Elle est trop actrice, opinait ce même Garrick. Actrice, Clairon l’est assurément, et au plus haut degré, car elle traîne partout les sciences avec elle, et, dans la vie privée, ne parle, n’agit qu’en impératrice de théâtre, demandant ses chevaux ou son dîner du ton d’Agrippine, convaincue que sans cet artifice de volonté, son âme embourgeoisée ne répercuterait que de momentanés élans de grandeur, que des tons, des gestes familiers lui échapperaient à chaque instant. Aucune crainte du ridicule, et les moqueries de Le Kain qu’elle avait persécuté à ses débuts, et qui se vengeait en la contrefaisant à miracle, ne l’arrêtent nullement : on sait la réponse magnifiquement comique qu’elle fit du ton le plus noble à son amie la princesse Galitzin qui, la voyant étendue d’un air dolent dans sa bergère, insistait pour connaître le siège de son mal.

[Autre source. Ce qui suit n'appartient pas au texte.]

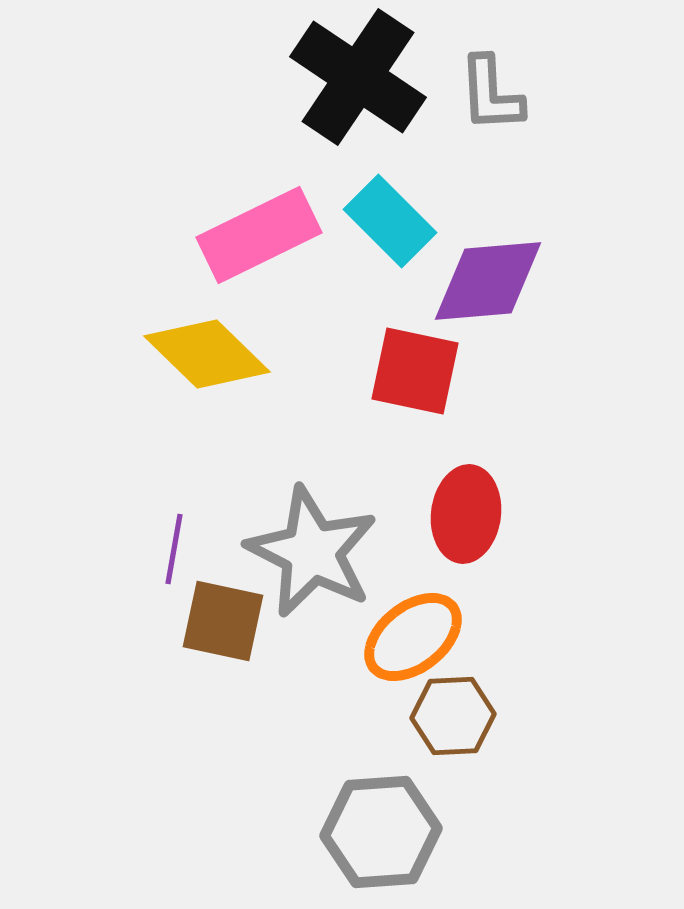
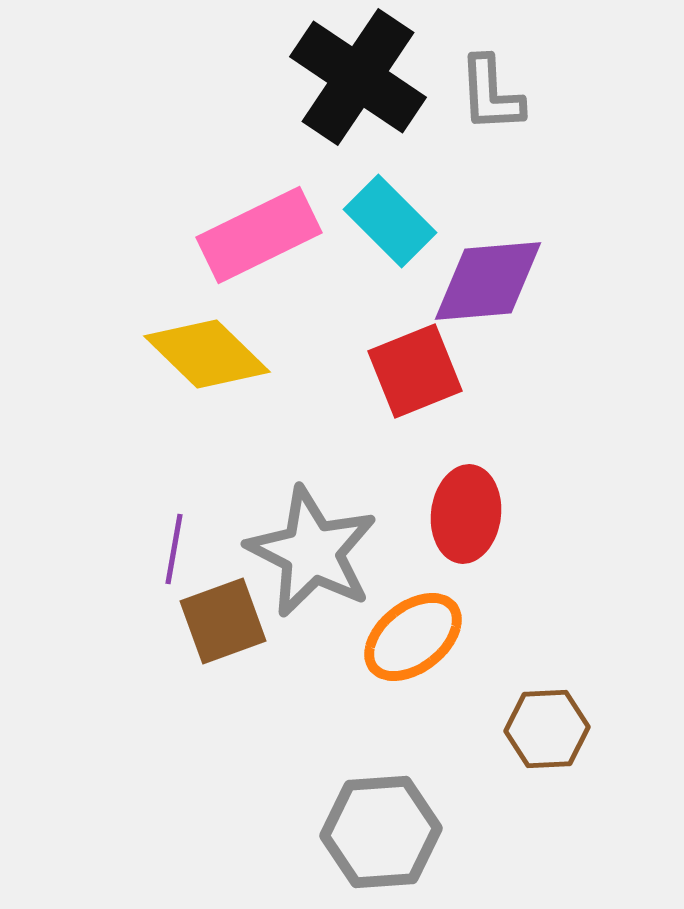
red square: rotated 34 degrees counterclockwise
brown square: rotated 32 degrees counterclockwise
brown hexagon: moved 94 px right, 13 px down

Ce qu’on ne saurait trop louer, c’est l’étude approfondie, la perfection de son jeu, le talent de diriger la voix à son gré, chaque rôle confronté à l’histoire, à la philosophie morale, l’un d’eux, celui de Monime, abordé après quinze ans de travail, le goût du dessin et de la statuaire antique, l’amour de l’exactitude poussé jusqu’à s’assurer, par des leçons d’anatomie, du mouvement des muscles et des règles du jeu muet. Il faut vous faire une voix, conseillait-elle à Hérault de Séchelles[1], avoir l’air de créer ce qu’on dit, changer de ton à chaque changement de sens, chercher dans la phrase le mot qui porte, donner aux mots leur juste valeur, leur véritable étendue (car chaque chose a son accent qui lui est propre). Que voulez-vous être ? Orateur. Soyez-le partout, dans votre chambre, dans la rue. Ken n’est plus fort que l’habitude. Elle vient à bout de tout. Par exemple, il y a dans Massillon : « Cet enfant auguste vient de naître pour la perte comme pour le salut de plusieurs. » Elle voulait qu’en parlant de la perte, le visage reflétât la douleur de voir des hommes condamnés, qu’en parlant du salut il marquât de la joie : « Un jour, dit Hérault de Séchelles, elle s’assit dans un fauteuil, et, sans proférer une seule parole, sans faire un seul geste, elle peignit avec le visage seul toutes les passions, la haine, la colère, l’indignation, l’indifférence, la tristesse,

  1. Orateurs et Tribuns, in-18 ; Calmann Lévy.